→ Work request A: Reproduce the passage on variable-manipulation attacks word for word, everything from "This attack targets" down to "to override variables.".
→ Work request B: List the names of the phases given under "Execution Flow" in the passage on variable-manipulation attacks.
→ Work request C: Pick up the passage on variable-manipulation attacks after its final sentence and keep writing.

→ Supplied text:
This attack targets user controlled variables (DEBUG=1, PHP Globals, and So Forth). An adversary can override variables leveraging user-supplied, untrusted query variables directly used on the application server without any data sanitization. In extreme cases, the adversary can change variables controlling the business logic of the application. For instance, in languages like PHP, a number of poorly set default configurations may allow the user to override variables.

Informations

Execution Flow

1) Explore

[Probe target application] The adversary first probes the target application to determine important information about the target. This information could include types software used, software versions, what user input the application consumes, and so on.

2) Experiment

[Find user-controlled variables] Using the information found by probing the application, the adversary attempts to manipulate many user-controlled variables and observes the effects on the application. If the adversary notices any significant changes to the application, they will know that a certain variable is useful to the application.

Technique
  • Adversaries will try to alter many common variable names such as "count", "tempFile", "i", etc. The hope is that they can alter the flow of the application without knowing the inner-workings.
  • Adversaries will try to alter known environment variables.

3) Exploit

[Manipulate user-controlled variables] Once the adversary has found a user-controller variable(s) that is important to the application, they will manipulate it to change the normal behavior in a way that benefits the adversary.

→ Listed records:

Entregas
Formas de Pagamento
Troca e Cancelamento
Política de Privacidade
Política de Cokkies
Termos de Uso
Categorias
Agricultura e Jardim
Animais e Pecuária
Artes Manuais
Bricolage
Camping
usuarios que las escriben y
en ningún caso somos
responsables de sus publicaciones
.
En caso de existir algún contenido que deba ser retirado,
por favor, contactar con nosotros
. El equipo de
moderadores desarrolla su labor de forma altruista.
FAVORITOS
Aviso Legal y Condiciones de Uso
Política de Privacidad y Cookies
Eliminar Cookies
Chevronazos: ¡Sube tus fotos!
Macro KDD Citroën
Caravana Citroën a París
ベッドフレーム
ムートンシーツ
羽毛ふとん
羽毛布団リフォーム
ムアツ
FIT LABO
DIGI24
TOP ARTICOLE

==

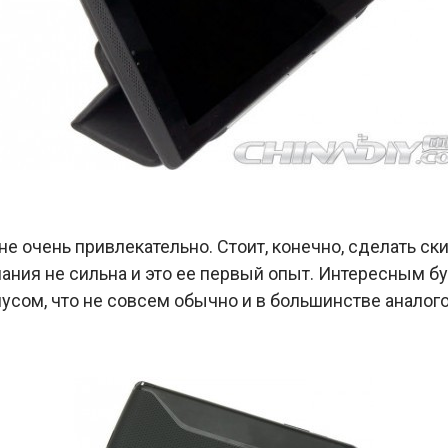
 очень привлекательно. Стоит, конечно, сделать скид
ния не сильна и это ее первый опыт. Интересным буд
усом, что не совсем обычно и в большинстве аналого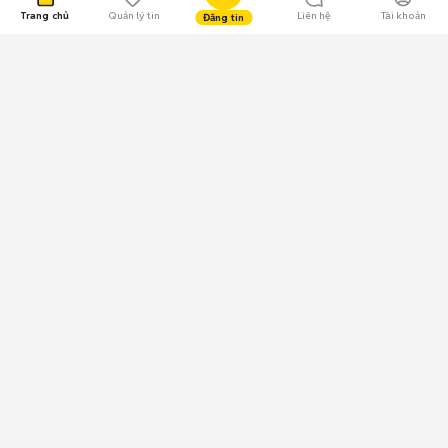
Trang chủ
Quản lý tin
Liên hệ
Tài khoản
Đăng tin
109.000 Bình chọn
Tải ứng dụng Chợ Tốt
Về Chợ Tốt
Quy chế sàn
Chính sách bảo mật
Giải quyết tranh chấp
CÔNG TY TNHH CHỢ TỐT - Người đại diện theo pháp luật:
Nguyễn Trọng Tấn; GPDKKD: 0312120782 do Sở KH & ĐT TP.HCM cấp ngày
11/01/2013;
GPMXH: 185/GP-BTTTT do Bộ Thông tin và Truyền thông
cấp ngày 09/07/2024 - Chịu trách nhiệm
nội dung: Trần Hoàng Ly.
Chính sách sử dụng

→ Output A:
This attack targets user controlled variables (DEBUG=1, PHP Globals, and So Forth). An adversary can override variables leveraging user-supplied, untrusted query variables directly used on the application server without any data sanitization. In extreme cases, the adversary can change variables controlling the business logic of the application. For instance, in languages like PHP, a number of poorly set default configurations may allow the user to override variables.

→ Output B: Explore, Experiment, Exploit

→ Output C:
Prerequisites

A variable consumed by the application server is exposed to the client.
A variable consumed by the application server can be overwritten by the user.
The application server trusts user supplied data to compute business logic.
The application server does not perform proper input validation.

Skills Required

The malicious user can easily try some well-known global variables and find one which matches.
The adversary can use automated tools to probe for variables that they can control.

Mitigations

Do not allow override of global variables and do Not Trust Global Variables.

If the register_globals option is enabled, PHP will create global variables for each GET, POST, and cookie variable included in the HTTP request. This means that a malicious user may be able to set variables unexpectedly. For instance make sure that the server setting for PHP does not expose global variables.


A software system should be reluctant to trust variables that have been initialized outside of its trust boundary. Ensure adequate checking is performed when relying on input from outside a trust boundary.
Separate the presentation layer and the business logic layer. Variables at the business logic layer should not be exposed at the presentation layer. This is to prevent computation of business logic from user controlled input data.
Use encapsulation when declaring your variables. This is to lower the exposure of your variables.
Assume all input is malicious. Create an allowlist that defines all valid input to the software system based on the requirements specifications. Input that does not match against the allowlist should be rejected by the program.

Related Weaknesses

CWE-ID Weakness Name
CWE-15 External Control of System or Configuration Setting
One or more system settings or configuration elements can be externally controlled by a user.
CWE-94 Improper Control of Generation of Code ('Code Injection')
The product constructs all or part of a code segment using externally-influenced input from an upstream component, but it does not neutralize or incorrectly neutralizes special elements that could modify the syntax or behavior of the intended code segment.
CWE-96 Improper Neutralization of Directives in Statically Saved Code ('Static Code Injection')
The product receives input from an upstream component, but it does not neutralize or incorrectly neutralizes code syntax before inserting the input into an executable resource, such as a library, configuration file, or template.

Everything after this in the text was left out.